Repressão de Ortega continua

Outro bispo católico preso na Nicarágua

| 22 Dez 2023

Bispo de Siuna, Isidoro Mora. Foto Diocese de Siuna

O bispo Isidoro Mora foi preso por uma declaração completamente inofensiva, feita em nome da Conferência Episcopal do País. Foto © Diocese de Siuna

 

O bispo de Siuna, Isidoro Mora, foi detido na última quarta-feira, dia 20, por polícias e paramilitares, quando viajava para a comunidade de La Cruz de Rio Grande, para aí administrar o sacramento da confirmação, segundo notícias confirmadas por diferentes fontes da Nicarágua.

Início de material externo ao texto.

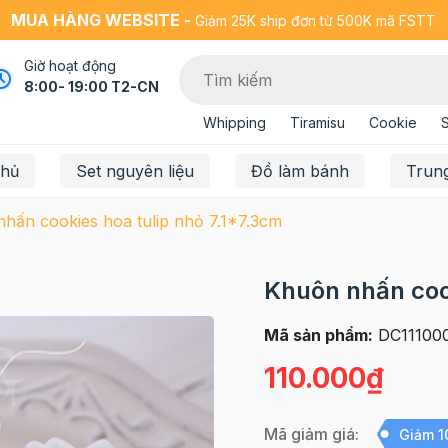
MUA HÀNG WEBSITE -
Giảm 25K ship đơn từ 500K mã FSTT
Giờ hoạt động
8:00- 19:00 T2-CN
Whipping
Tiramisu
Cookie
chủ
Set nguyên liệu
Đồ làm bánh
Trun
hấn cookies hoa tulip nhỏ 7.1*7.3cm
Khuôn nhấn cook
Mã sản phẩm:
DC11100
110.000₫
Mã giảm giá:
Giảm 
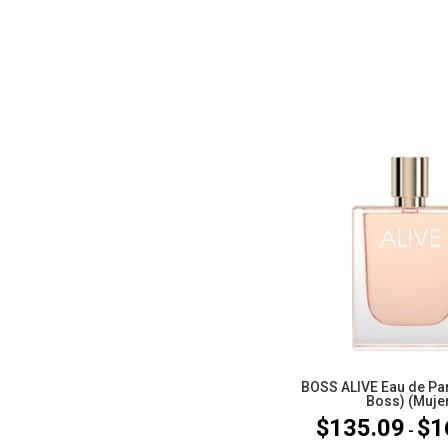
BOSS ALIVE Eau de P
Boss) (Muje
$
135.09
$
1
-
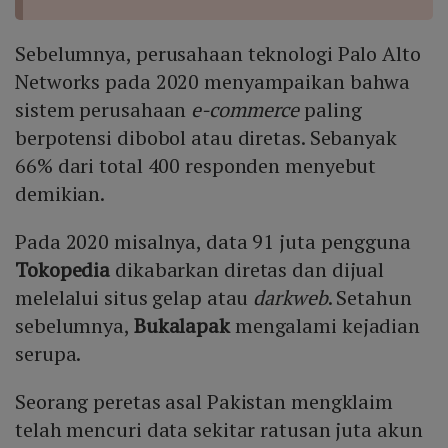
Sebelumnya, perusahaan teknologi Palo Alto
Networks pada 2020 menyampaikan bahwa
sistem perusahaan
e-commerce
paling
berpotensi dibobol atau diretas. Sebanyak
66% dari total 400 responden menyebut
demikian.
Pada 2020 misalnya, data 91 juta pengguna
Tokopedia
dikabarkan diretas dan dijual
melelalui situs gelap atau
darkweb
. Setahun
sebelumnya,
Bukalapak
mengalami kejadian
serupa.
Seorang peretas asal Pakistan mengklaim
telah mencuri data sekitar ratusan juta akun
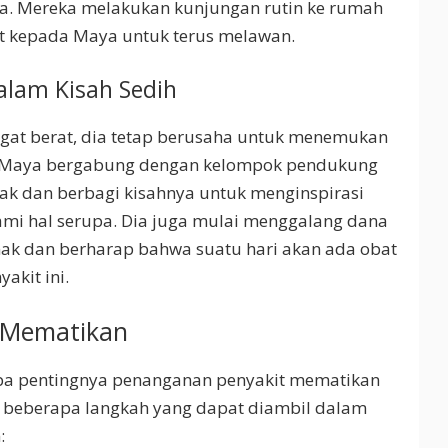
a. Mereka melakukan kunjungan rutin ke rumah
t kepada Maya untuk terus melawan.
lam Kisah Sedih
at berat, dia tetap berusaha untuk menemukan
. Maya bergabung dengan kelompok pendukung
ak dan berbagi kisahnya untuk menginspirasi
ami hal serupa. Dia juga mulai menggalang dana
nak dan berharap bahwa suatu hari akan ada obat
kit ini.
 Mematikan
a pentingnya penanganan penyakit mematikan
ah beberapa langkah yang dapat diambil dalam
:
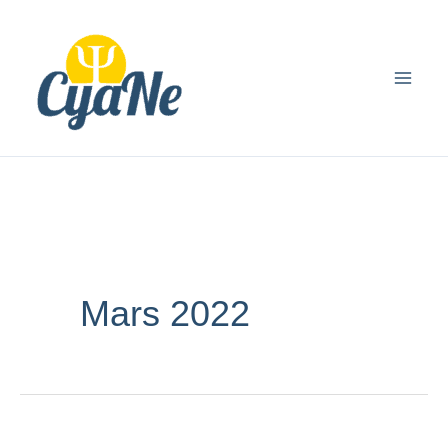
Aller
principal
au
contenu
Mars 2022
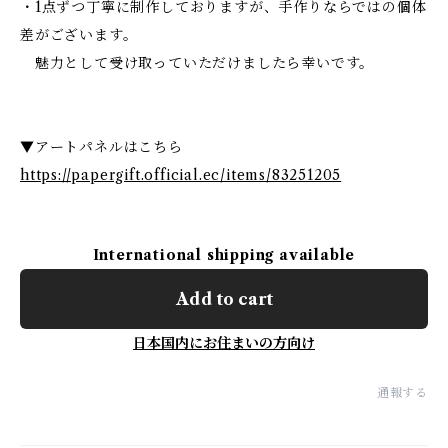
・1点ずつ丁寧に制作しておりますが、手作りならではの個体
差がございます。
魅力として受け取っていただけましたら幸いです。
▼アートパネルはこちら
https://papergift.official.ec/items/83251205
International shipping available
Add to cart
日本国内にお住まいの方向け
通報する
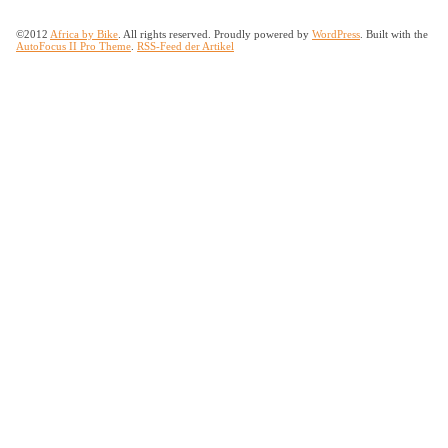
©2012
Africa by Bike
. All rights reserved. Proudly powered by
WordPress
. Built with the
AutoFocus II Pro Theme
.
RSS-Feed der Artikel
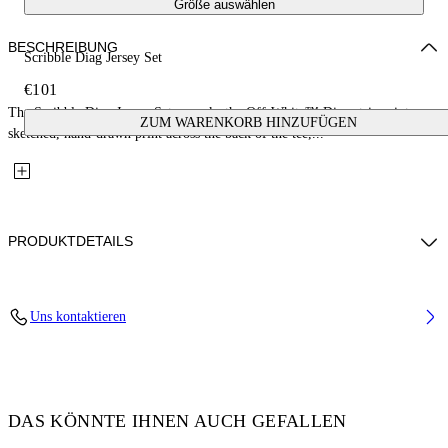
Größe auswählen
BESCHREIBUNG
Scribble Diag Jersey Set
€101
The Scribble Diag Jersey Set reworks the Off-White™ Diag stripes into a
ZUM WARENKORB HINZUFÜGEN
sketched, hand-drawn print across the back of the tee,...
PRODUKTDETAILS
Fabric: 100% Cotton
Uns kontaktieren
Code: 44B2X007S26J001100
DAS KÖNNTE IHNEN AUCH GEFALLEN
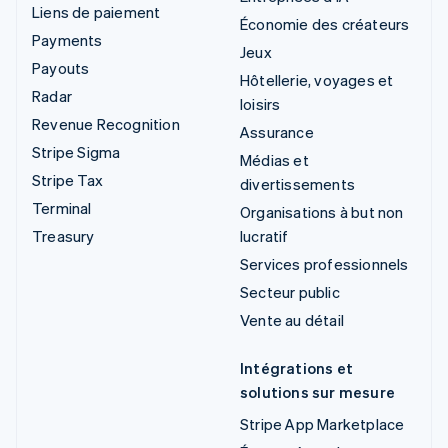
Liens de paiement
Économie des créateurs
Payments
Jeux
Payouts
Hôtellerie, voyages et
Radar
loisirs
Revenue Recognition
Assurance
Stripe Sigma
Médias et
Stripe Tax
divertissements
Terminal
Organisations à but non
Treasury
lucratif
Services professionnels
Secteur public
Vente au détail
Intégrations et
solutions sur mesure
Stripe App Marketplace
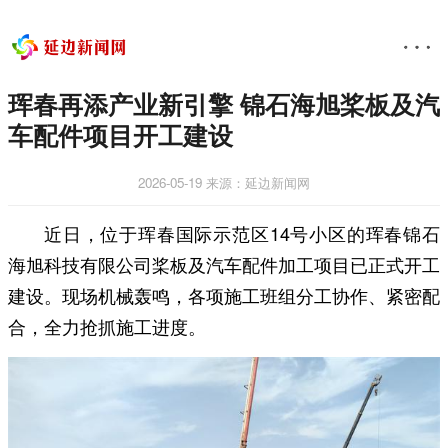
珲春再添产业新引擎 锦石海旭桨板及汽
车配件项目开工建设
2026-05-19
来源：延边新闻网
近日，位于珲春国际示范区14号小区的珲春锦石
海旭科技有限公司桨板及汽车配件加工项目已正式开工
建设。现场机械轰鸣，各项施工班组分工协作、紧密配
合，全力抢抓施工进度。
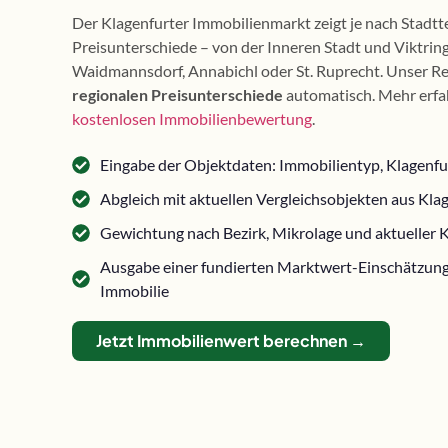
Der Klagenfurter Immobilienmarkt zeigt je nach Stadtte
Preisunterschiede – von der Inneren Stadt und Viktring 
Waidmannsdorf, Annabichl oder St. Ruprecht. Unser Re
regionalen Preisunterschiede
automatisch. Mehr erfah
kostenlosen Immobilienbewertung
.
Eingabe der Objektdaten: Immobilientyp, Klagenfu
Abgleich mit aktuellen Vergleichsobjekten aus K
Gewichtung nach Bezirk, Mikrolage und aktueller 
Ausgabe einer fundierten Marktwert-Einschätzung 
Immobilie
Jetzt Immobilienwert berechnen →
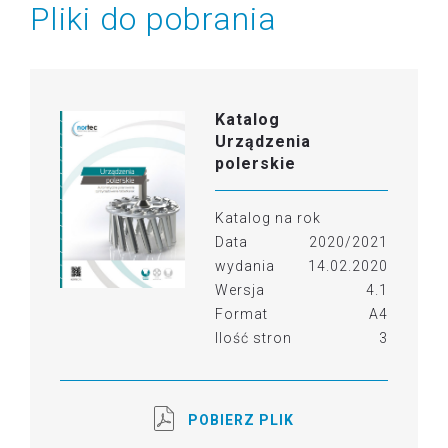
Pliki do pobrania
Katalog
Urządzenia
polerskie
Katalog na rok
Data
2020/2021
wydania
14.02.2020
Wersja
4.1
Format
A4
Ilość stron
3
POBIERZ PLIK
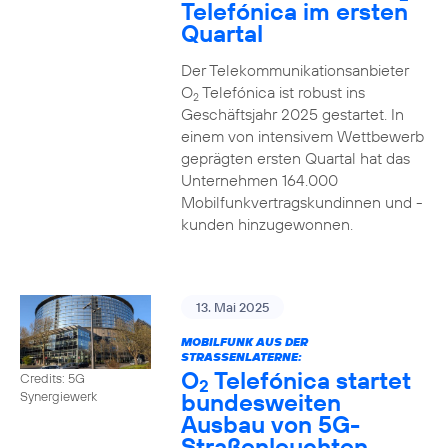
Telefónica im ersten
Quartal
Der Telekommunikationsanbieter
O
Telefónica ist robust ins
2
Geschäftsjahr 2025 gestartet. In
einem von intensivem Wettbewerb
geprägten ersten Quartal hat das
Unternehmen 164.000
Mobilfunkvertragskundinnen und -
kunden hinzugewonnen.
13. Mai 2025
MOBILFUNK AUS DER
STRASSENLATERNE:
O
Telefónica startet
Credits: 5G
2
bundesweiten
Synergiewerk
Ausbau von 5G-
Straßenleuchten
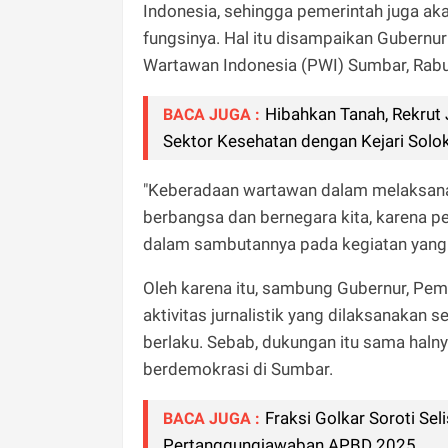
Indonesia, sehingga pemerintah juga a
fungsinya. Hal itu disampaikan Gubernu
Wartawan Indonesia (PWI) Sumbar, Rab
Hibahkan Tanah, Rekrut 
BACA JUGA :
Sektor Kesehatan dengan Kejari Solo
"Keberadaan wartawan dalam melaksanaka
berbangsa dan bernegara kita, karena pe
dalam sambutannya pada kegiatan yang 
Oleh karena itu, sambung Gubernur, P
aktivitas jurnalistik yang dilaksanakan
berlaku. Sebab, dukungan itu sama hal
berdemokrasi di Sumbar.
Fraksi Golkar Soroti Se
BACA JUGA :
Pertanggungjawaban APBD 2025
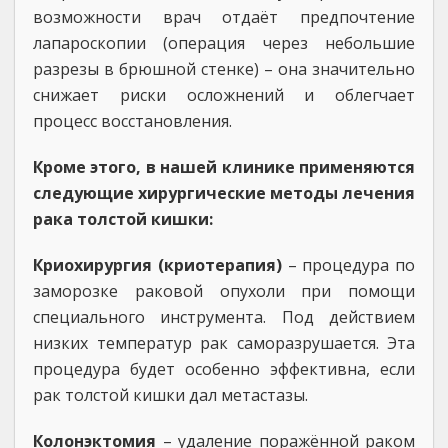
возможности врач отдаёт предпочтение
лапароскопии (операция через небольшие
разрезы в брюшной стенке) – она значительно
снижает риски осложнений и облегчает
процесс восстановления.
Кроме этого, в нашей клинике применяются
следующие хирургические методы лечения
рака толстой кишки:
Криохирургия (криотерапия)
– процедура по
заморозке раковой опухоли при помощи
специального инструмента. Под действием
низких температур рак саморазрушается. Эта
процедура будет особенно эффективна, если
рак толстой кишки дал метастазы.
Колонэктомия
– удаление поражённой раком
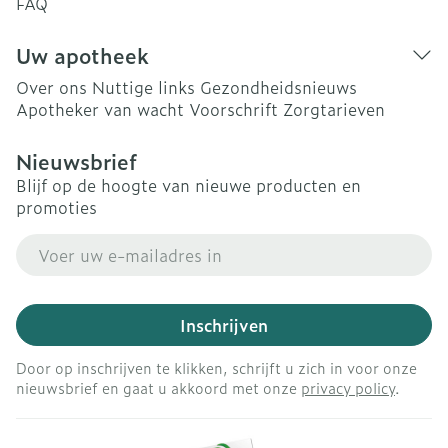
FAQ
Uw apotheek
Over ons
Nuttige links
Gezondheidsnieuws
Apotheker van wacht
Voorschrift
Zorgtarieven
Nieuwsbrief
Blijf op de hoogte van nieuwe producten en
promoties
E-mail adres
Inschrijven
Door op inschrijven te klikken, schrijft u zich in voor onze
nieuwsbrief en gaat u akkoord met onze
privacy policy
.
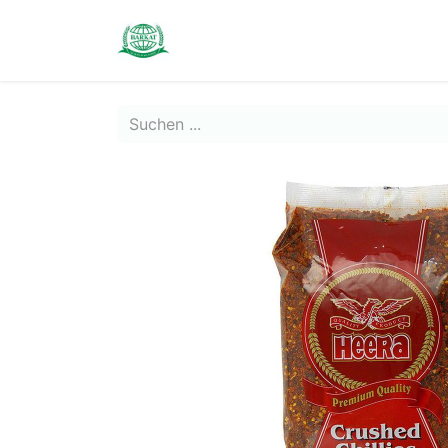
Contact us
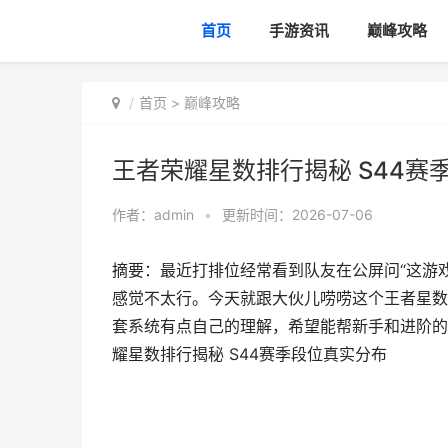
首页
手游资讯
巅峰攻略
首页
>
巅峰攻略
王者荣耀星数排行揭秘 S44赛
作者：
admin
•
更新时间：2026-07-06
摘要：最近打排位经常看到队友在公屏问“这游
感觉不太行。今天就跟大伙儿唠唠这个王者星数
套系统有点自己的理解，希望能帮新手和进阶的
耀星数排行揭秘 S44赛季段位真实分布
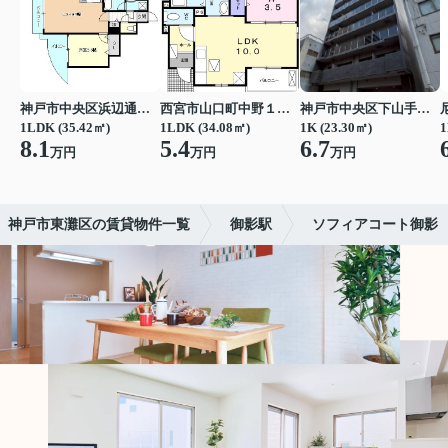
神戸市中央区浜辺通３丁目
西宮市山口町中野１丁目
神戸市中央区下山手通７丁目
1LDK (35.42㎡)
1LDK (34.08㎡)
1K (23.30㎡)
1
8.1
5.4
6.7
万円
万円
万円
神戸市東灘区の賃貸物件一覧
御影駅
ソフィアコート御影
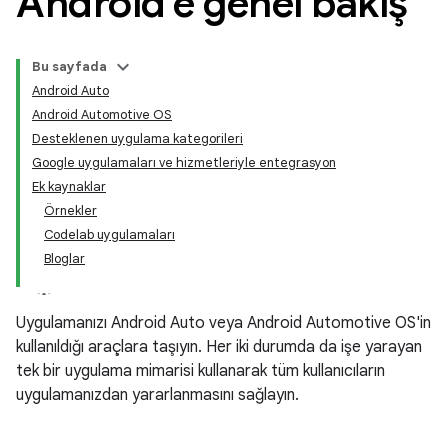
Android'e genel bakış
Bu sayfada
Android Auto
Android Automotive OS
Desteklenen uygulama kategorileri
Google uygulamaları ve hizmetleriyle entegrasyon
Ek kaynaklar
Örnekler
Codelab uygulamaları
Bloglar
Uygulamanızı Android Auto veya Android Automotive OS'in
kullanıldığı araçlara taşıyın. Her iki durumda da işe yarayan
tek bir uygulama mimarisi kullanarak tüm kullanıcıların
uygulamanızdan yararlanmasını sağlayın.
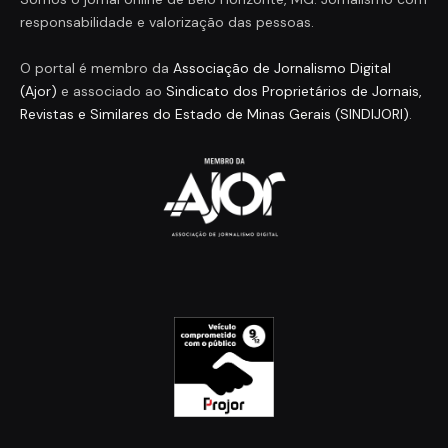
responsabilidade e valorização das pessoas.
O portal é membro da
Associação de Jornalismo Digital
(Ajor)
e associado ao
Sindicato dos Proprietários de Jornais,
Revistas e Similares do Estado de Minas Gerais (SINDIJORI)
.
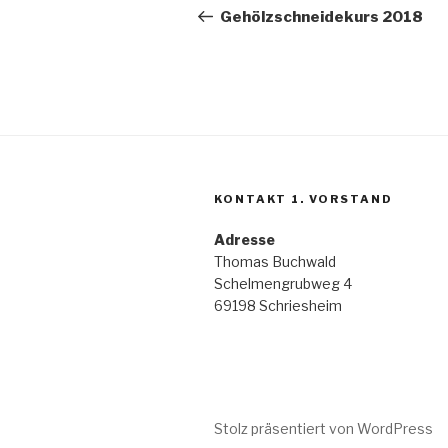
Beitrag
Gehölzschneidekurs 2018
KONTAKT 1. VORSTAND
Adresse
Thomas Buchwald
Schelmengrubweg 4
69198 Schriesheim
Stolz präsentiert von WordPress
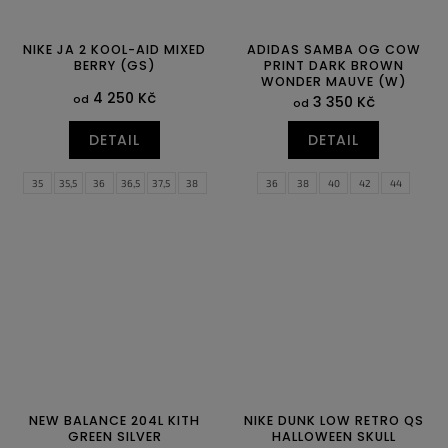
NIKE JA 2 KOOL-AID MIXED
ADIDAS SAMBA OG COW
BERRY (GS)
PRINT DARK BROWN
WONDER MAUVE (W)
4 250 Kč
od
3 350 Kč
od
DETAIL
DETAIL
35
35,5
36
36,5
37,5
38
36
38
40
42
44
38,5
39
40
NEW BALANCE 204L KITH
NIKE DUNK LOW RETRO QS
GREEN SILVER
HALLOWEEN SKULL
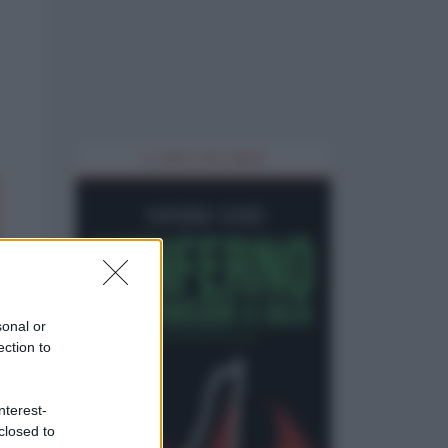
IL LIBRO DEL MESE
sonal or
ection to
nterest-
closed to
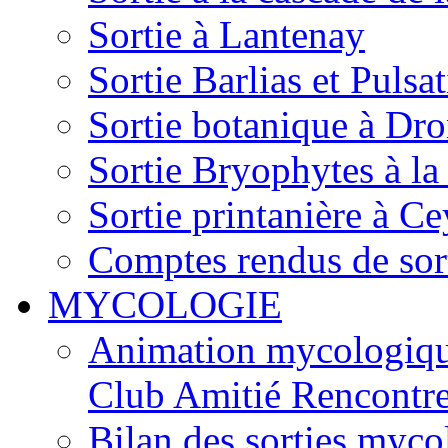
Sortie à Lantenay
Sortie Barlias et Pulsat
Sortie botanique à Dr
Sortie Bryophytes à la
Sortie printanière à Ce
Comptes rendus de sor
MYCOLOGIE
Animation mycologique
Club Amitié Rencontre
Bilan des sorties myc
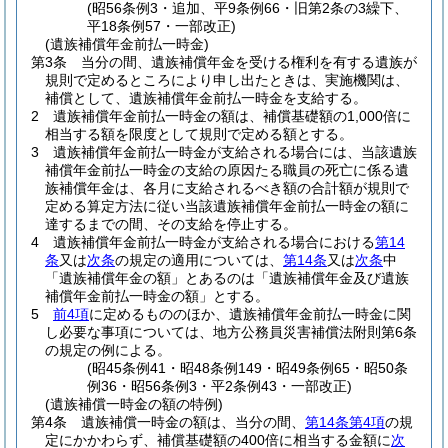
(昭56条例3・追加、平9条例66・旧第2条の3繰下、
平18条例57・一部改正)
(遺族補償年金前払一時金)
第3条
当分の間、遺族補償年金を受ける権利を有する遺族が
規則で定めるところにより申し出たときは、実施機関は、
補償として、遺族補償年金前払一時金を支給する。
2
遺族補償年金前払一時金の額は、補償基礎額の1,000倍に
相当する額を限度として規則で定める額とする。
3
遺族補償年金前払一時金が支給される場合には、当該遺族
補償年金前払一時金の支給の原因たる職員の死亡に係る遺
族補償年金は、各月に支給されるべき額の合計額が規則で
定める算定方法に従い当該遺族補償年金前払一時金の額に
達するまでの間、その支給を停止する。
4
遺族補償年金前払一時金が支給される場合における
第14
条
又は
次条
の規定の適用については、
第14条
又は
次条
中
「遺族補償年金の額」とあるのは「遺族補償年金及び遺族
補償年金前払一時金の額」とする。
5
前4項
に定めるもののほか、遺族補償年金前払一時金に関
し必要な事項については、地方公務員災害補償法附則第6条
の規定の例による。
(昭45条例41・昭48条例149・昭49条例65・昭50条
例36・昭56条例3・平2条例43・一部改正)
(遺族補償一時金の額の特例)
第4条
遺族補償一時金の額は、当分の間、
第14条第4項
の規
定にかかわらず、補償基礎額の400倍に相当する金額に
次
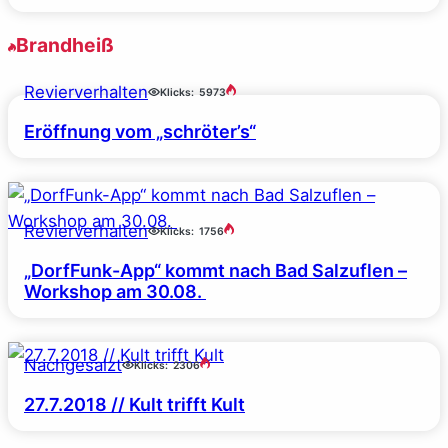
Brandheiß
Revierverhalten
Klicks:
5973
Eröffnung vom „schröter’s“
Revierverhalten
Klicks:
1756
„DorfFunk-App“ kommt nach Bad Salzuflen –
Workshop am 30.08.
Nachgesalzt
Klicks:
2306
27.7.2018 // Kult trifft Kult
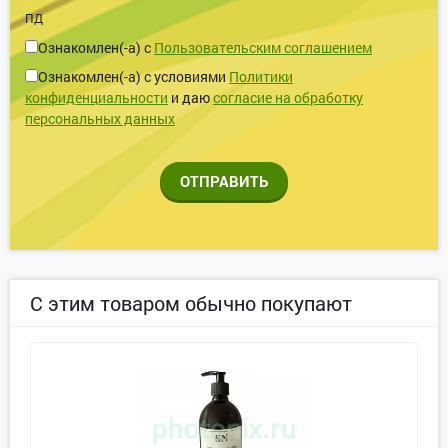
ПД
Ознакомлен(-а) с
Пользовательским соглашением
Ознакомлен(-а) с условиями
Политики
конфиденциальности
и даю
согласие на обработку
персональных данных
ОТПРАВИТЬ
С этим товаром обычно покупают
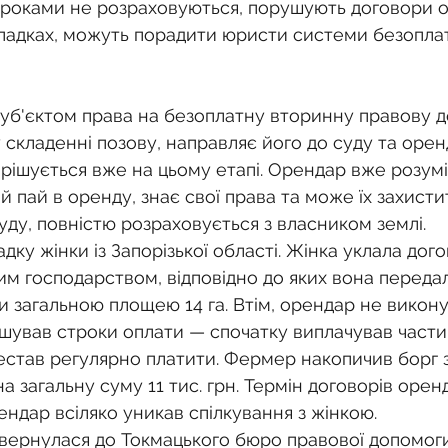
о
Спадкування земельної ділянки
роками не розраховуються, порушують договори ор
випадках, можуть порадити юристи системи безоплат
нодавства
Земельні питання
Військова слу
уб'єктом права на безоплатну вторинну правову 
складенні позову, направляє його до суду та оренд
нка
Суд
Будівництво
Встановлення меж
рішується вже на цьому етапі. Орендар вже розумі
ій пай в оренду, знає свої права та може їх захистит
уду, повністю розраховується з власником землі.
єстрація земельних прав
Юридичні питання у 
падку жінки із Запорізької області. Жінка уклала до
им господарством, відповідно до яких вона переда
ки загальною площею 14 га. Втім, орендар не викону
ушував строки оплати — спочатку виплачував части
рестав регулярно платити. Фермер накопичив борг з
на загальну суму 11 тис. грн. Термін договорів орен
ендар всіляко уникав спілкування з жінкою.
 звернулася до Токмацького бюро правової допомог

A detenção por parte do regime de Daniel Ortega e Rosario Murillo fica a dever-se ao apoio espiritual que Isidoro manifestou relativamente ao seu colega do episcopado Rolando Alvarez, bispo da diocese de Matagalpa, detido há mais de um ano por razões políticas. [ver 7MARGENS]

Com o prelado de Siuna foram igualmente detidos dois seminaristas que com ele viajavam, de acordo com informações prestadas na rede social X (ex-Twitter), por Martha Patricia Molina, advogada nicaraguense no exílio, que se dedica há anos a documentar ataques à Igreja Católica.

Aparentemente, o bispo Mora foi preso por uma declaração completamente inofensiva, feita em nome da Conferência Episcopal do País:

“Gostaria de expressar as saudações da Conferência Episcopal. Estamos sempre unidos na oração por esta querida Diocese de Matagalpa, na oração por Monsenhor Rolando, na oração pelo caminho de cada um de vós. Estamos unidos na oração, na comunhão, na fé, no amor”, terá dito o bispo, durante uma missa na catedral de Matagalpa, dias antes.

Desde 2018, que a pressão e repressão do regime sobre a Igreja Católica se agudizou, especialmente depois de terem falhado as negociações entre o Governo de Ortega e os opositores políticos, mediadas pela conferência episcopal. Martha Molina contabilizou, desde então, 176 padres e religiosos que foram exilados do país ou que viram a sua entrada negada. Além da proibição de festas e cerimónias religiosas, sucedem-se “visitas de cortesia” com fins de intimidação de membros do clero, bem como operações de monitoração de homilias, por parte de agentes policiais e paramilitares.

Papa compara governo da Nicarágua à ditadura de Hitler

A denúncia de violações de direitos humanos e o protesto contra o encerramento de meios de comunicação da Igreja valeram ao bispo Rolando Alvarez uma pena de prisão de 26 anos. O Governo pressionou-o a que saísse do país, o que ele recusou. No exílio encontra-se já um terceiro bispo, Silvio Baez, que é formalmente bispo auxiliar de Manágua.